GLENDALE — General Growth Properties Inc., the fiscally troubled owner of the Glendale Galleria, announced late Monday that it had reached an agreement with its creditors to delay payment on a $58-million debt until Dec. 11.
The announcement comes one day after the company received a two-week extension on $900 million in outstanding mortgage loan payments at two Las Vegas malls that had been due last week and amid persistent questions about General Growth’s long-term financial solvency.
Officials with General Growth could not be reached for comment, and officials at the Galleria declined to offer an opinion, but in a release, the company said it will continue “discussions on a longer-term extension” for outstanding loans.
While officials successfully delayed payments on $900 million that was due Nov. 28 on two Las Vegas retail centers — the Fashion Show mall and the Shoppes at the Palazzo — and $58 million of corporate debt that was due Monday, they still face another $3.07 billion worth of payments due next year, according to filings with the U.S. Securities and Exchange Commission.
The Chicago-based real estate investment firm of more than 200 malls throughout the country has been addled by a national recession in which some of its largest stores have struggled to maintain a strong bottom line.
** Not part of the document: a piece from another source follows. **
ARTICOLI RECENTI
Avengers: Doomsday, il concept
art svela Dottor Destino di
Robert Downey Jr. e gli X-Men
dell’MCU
Complicating matters, officials said, is a shaky management structure that has given way to a slew of new executives this winter.
General Growth hired a new chief executive and president to run the company in October, while one of its biggest vendors in the Galleria, Mervyn’s, said it plans to close for good in early January.
The loan extension could help the company stave off bankruptcy while it negotiates a longer-term extension with lenders, but the future of General Growth as it currently stands remains uncertain, said Jack Kyser, head of the Los Angeles County Economic Development Corp.
“This is a period where they would be sorting out financial matters,” he said. “Mall [real estate investment trusts] may step up to the plate.”
A real estate investment trust, commonly referred to as REITs, is a tax designation for corporations investing in real estate that reduces or eliminates corporate income taxes while offering a high yield of their income to investors.
Even if General Growth, the second-biggest mall owner in the nation, is divided, sold or goes bankrupt, the Galleria would not likely be affected, Kyser said.
“The Galleria is one of their prime properties, and there is opportunity out there because of Mervyn’s going out of business,” he said. “[A potential vendor] can have a prime location right down the street from the Americana. Regardless of what happens to General Growth, the Galleria will survive.”
News of General Growth’s loan extension sent its stock value tumbling once again in early trading this week. Since officials announced it will seek to stave off bankruptcy Monday, shares of General Growth declined more than 34% to finish at 93 cents per share Tuesday.
Since January, the company’s stock has lost nearly all of its value from a high of $43.83 per share May 16 to a low of 35 cents Nov. 12. Hoping to stem the bleeding, the mall on Nov. 20 hired corporate law firm Sidley Austin to help facilitate lending negotiations as the company works to restructure its $27-billion debt and outstanding mortgage obligations.